Electrolyte engineering strategies for regulation of the Zn metal anode in aqueous Zn-ion batteries

Abstract

Rechargeable aqueous zinc-ion batteries (AZBs), with their high theoretical capacity, low cost, safety, and environmental friendliness, have risen as a promising candidate for next-generation energy storage. Despite the fruitful progress in cathode material research, the electrochemical performance of the AZB remains hindered by the physical and chemical instability of the Zn anode. The Zn anode suffers from dendrite growth and chemical reactions with the electrolyte, leading to efficiency decay and capacity loss.
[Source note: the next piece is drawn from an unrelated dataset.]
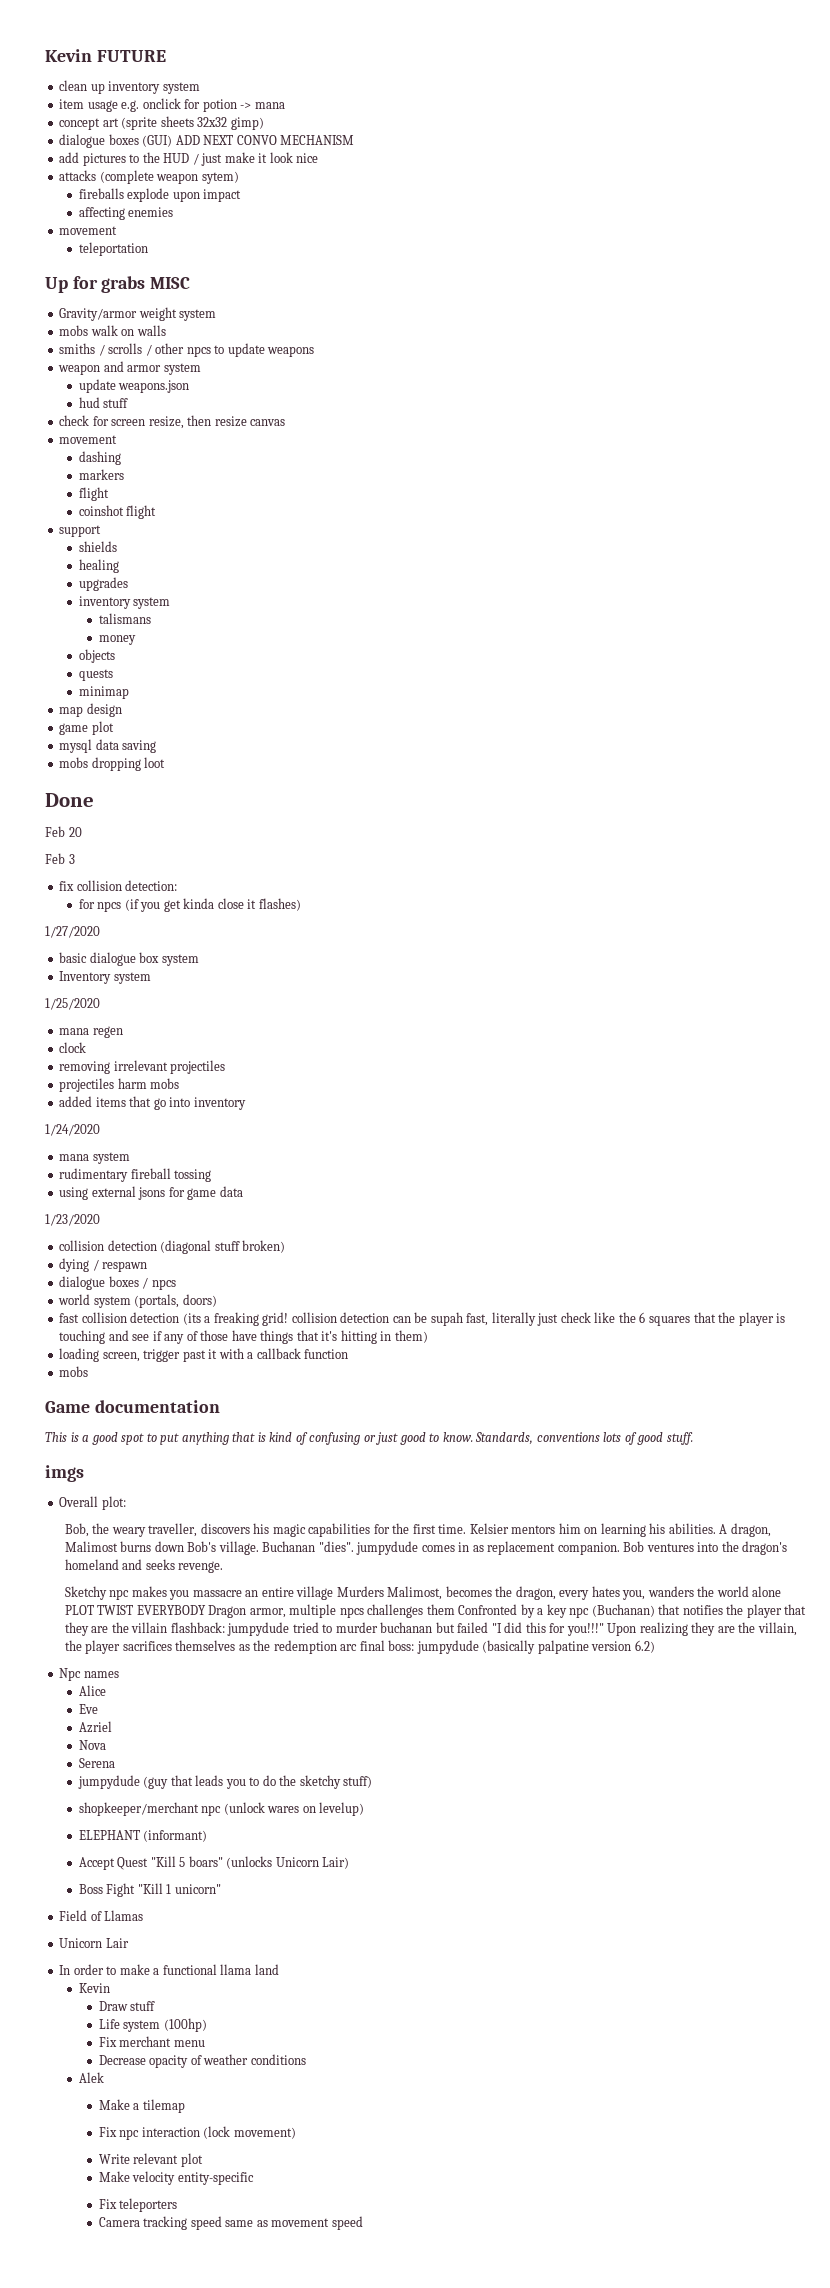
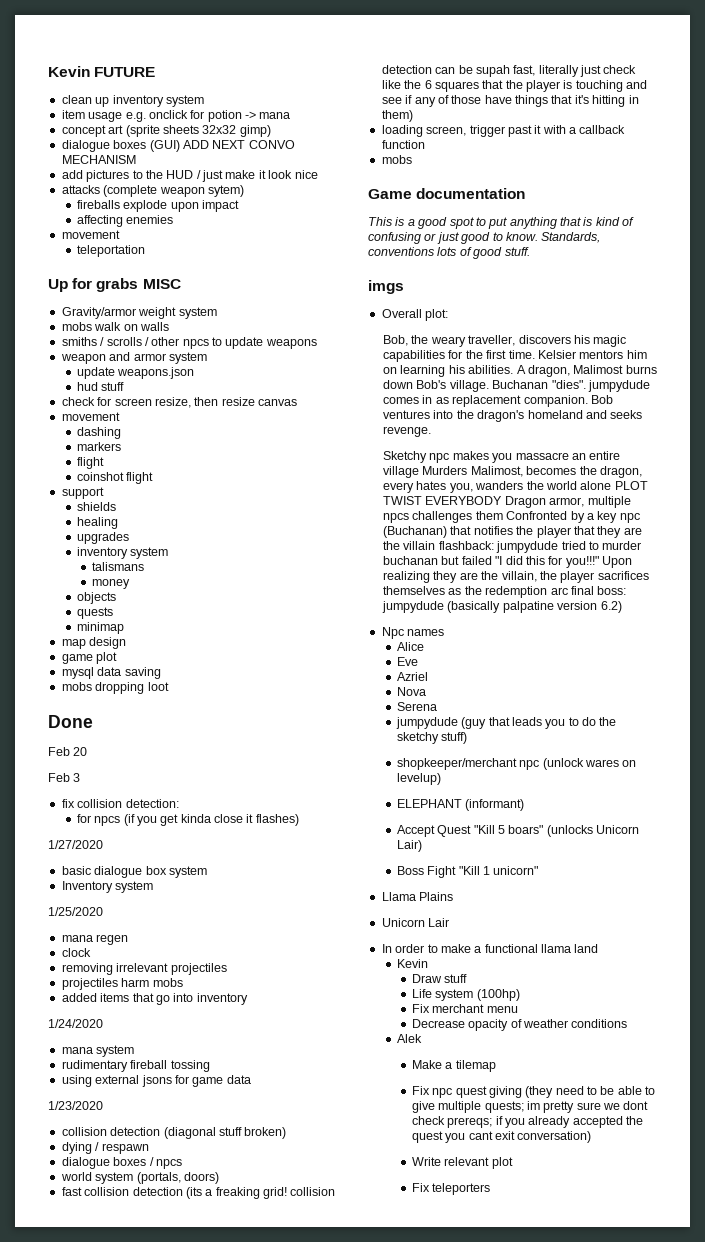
[59,1910,144,1921] Field of Llamas -> [381,892,454,901] Llama Plains
[141,2126,296,2139] interaction (lock movement) -> [455,1086,656,1098] [411,1101,649,1113] [411,1116,644,1128] [411,1131,592,1143] quest giving (they need to be able to give multiple quests; im pretty sure we dont check prereqs; if you already accepted the quest you cant exit conversation)
[98,2171,254,2185] // Make velocity entity-specific -> (513, 1163) none
[98,2216,363,2230] // Camera tracking speed same as movement speed -> (491, 1189) none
Recently, significant effort has been dedicated to regulating the Zn anode. Electrolyte manipulation, including tailoring the salt, additives, or concentration, is a useful strategy as the electrolyte strongly influences the anode's failure processes. It is thus worthwhile to gain an in-depth understanding of these electrolyte-dependent regulation mechanisms. With this in mind, this review first outlines the two main issues behind Zn anode failure, dendrite growth, and side reactions. Subsequently, an understanding of the electrolyte tailoring strategy, namely, the influence of the salt, additive, and concentration on the Zn anode, is provided. We conclude by summarizing the future prospects of the Zn metal anode and potential electrolyte-based solutions.